Primitive Bear uses TTPs such as spear phishing emails, VBScripts, Ping, PowerPunch, Pterodo, QuietSieve, DinoTrain, DesertDown, DilongTrash, ObfuBerry and ObfuMerry

Venomous Bear

Venomous Bear is primarily known as Turla and, like Primitive Bear, is subordinate to the Russian Federal Security Service (FSB). According to Google, the group is primarily interested in Ukraine, NATO, Australia, South America, the Middle East and South-East Asia.

There is also interest in various sectors such as government, military and defense, higher education, news media and NGOs

Venomous Bear uses TTPs such as KOPILUWAK, QUIETCANARY, ANDROMEDA, Brute Force, Lateral Tool Transfer, Command and Scripting Interpreter: Python or Password Policy Discovery

Energetic Bear

Alias: TEMP.Isotope, DYMALLOY, Berserk Bear, TG-4192, Crouching Yeti, IRON LIBERTY, Energetic Bear, Ghost Blizzard, BROMINE, Dragonfly

Energetic is another Russian state-sponsored hacker group which, like Venomous and Primitive Bear, also belongs to the Federal Security Service of the Russian Federation (FSB). This group is active worldwide.
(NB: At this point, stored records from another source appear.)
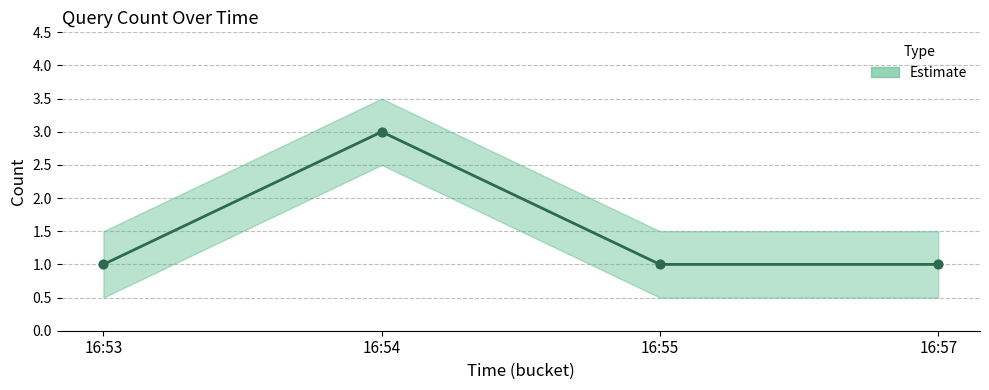

Approximately how many times larger is the value at 16:55 compared to 16:57?

1.0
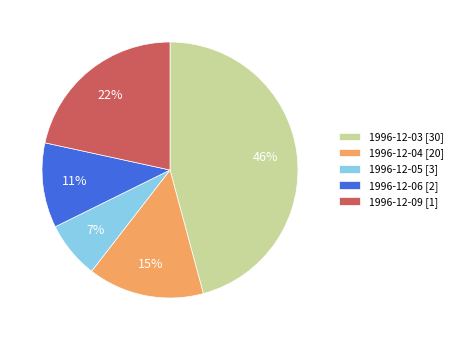

Does 1996-12-04 represent more than half of the total?

No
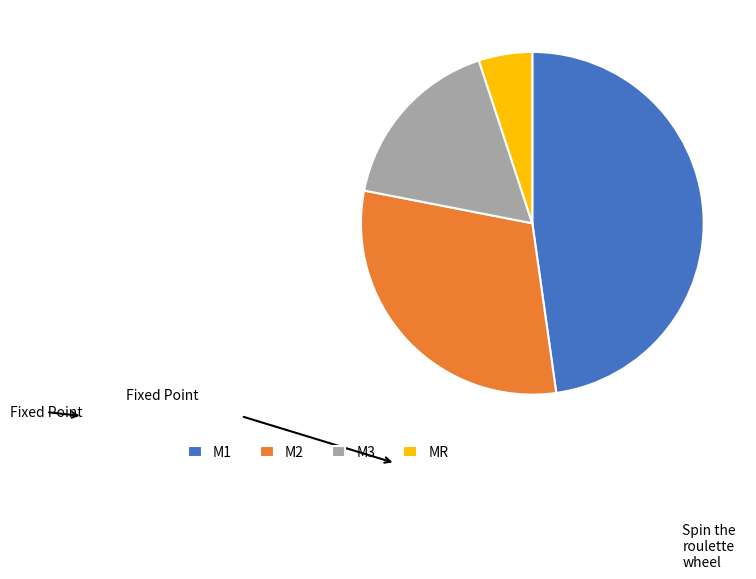

What is the ratio of the value at M3 to the value at M1?

0.4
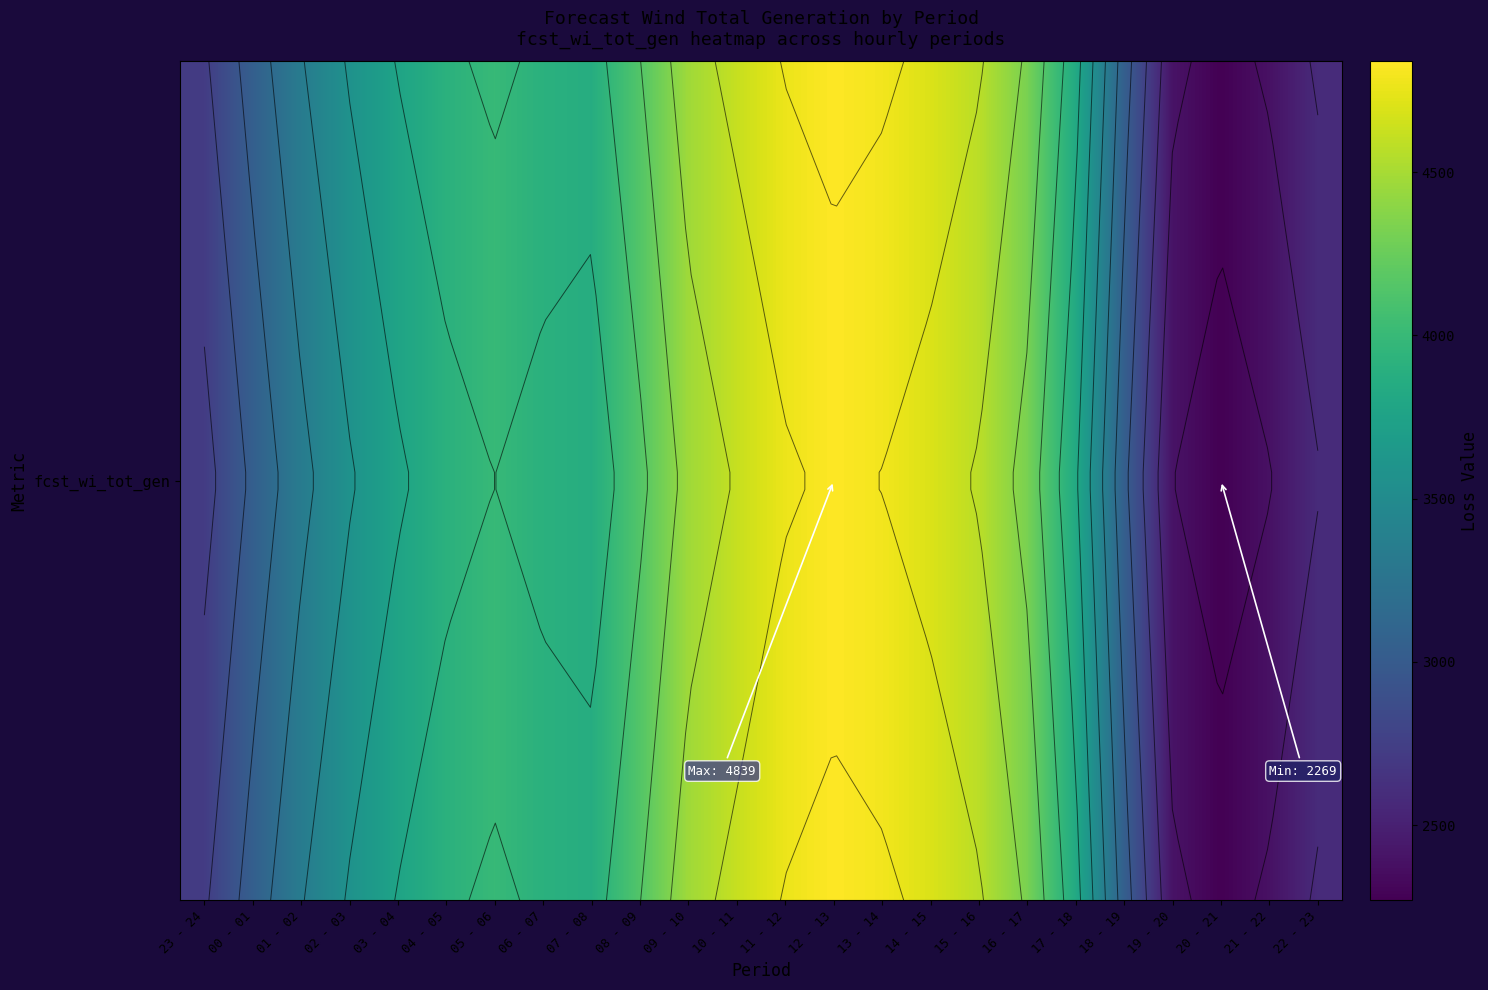

What is the change in value from 01 - 02 to 05 - 06?

+662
As the name suggests, the sector most likely to be affected is the energy sector. However, the sectors Chemicals, Communications Infrastructure, Consumer Retail: Hardline (Consumer Durables), Defense Industrial Base, Digital, Print and Broadcast Media, Education: Higher Education, Financial, Services, Healthcare & Public Health, Transportation Systems: Aviation are also affected

Energetic Bear uses tools such as Trojan.Karagany, Backdoor.Oldrea and CrackMapExec, and the techniques used include account manipulation, password cracking and supply chain compromise.

Ember Bear

Alias: Saint Bear, Lorec Bear, Bleeding Bear, DEV-0586, UNC2589, UAC-0056, Lorec53, Ember Bear

Just like Fancy Bear and Voodoo Bear, Ember Bear is probably part of the General Staff of the Armed Forces of the Russian Federation (GRU). In addition to Ukraine and Georgia, Western Europe and North America are also targets of the attacks.
The three sectors are mainly target ministries, pharmaceutical companies, and financial sector

According to MITRE, the tools that could be tracked are ATT&CK WhisperGate, Saint Bot, OutSteel, as well as techniques such as Software Packing, User Execution: Malicious File, Exploitation for Client Execution

Boulder Bear

Alias: -

Another hacker group that can be linked to the Russian state is Boulder Bear. There is virtually no information on this, except that it is possibly subordinate to the Federal Security Service of the Russian Federation (FSB).
Countries or sectors at risk, as well as TTPs, are unfortunately not known.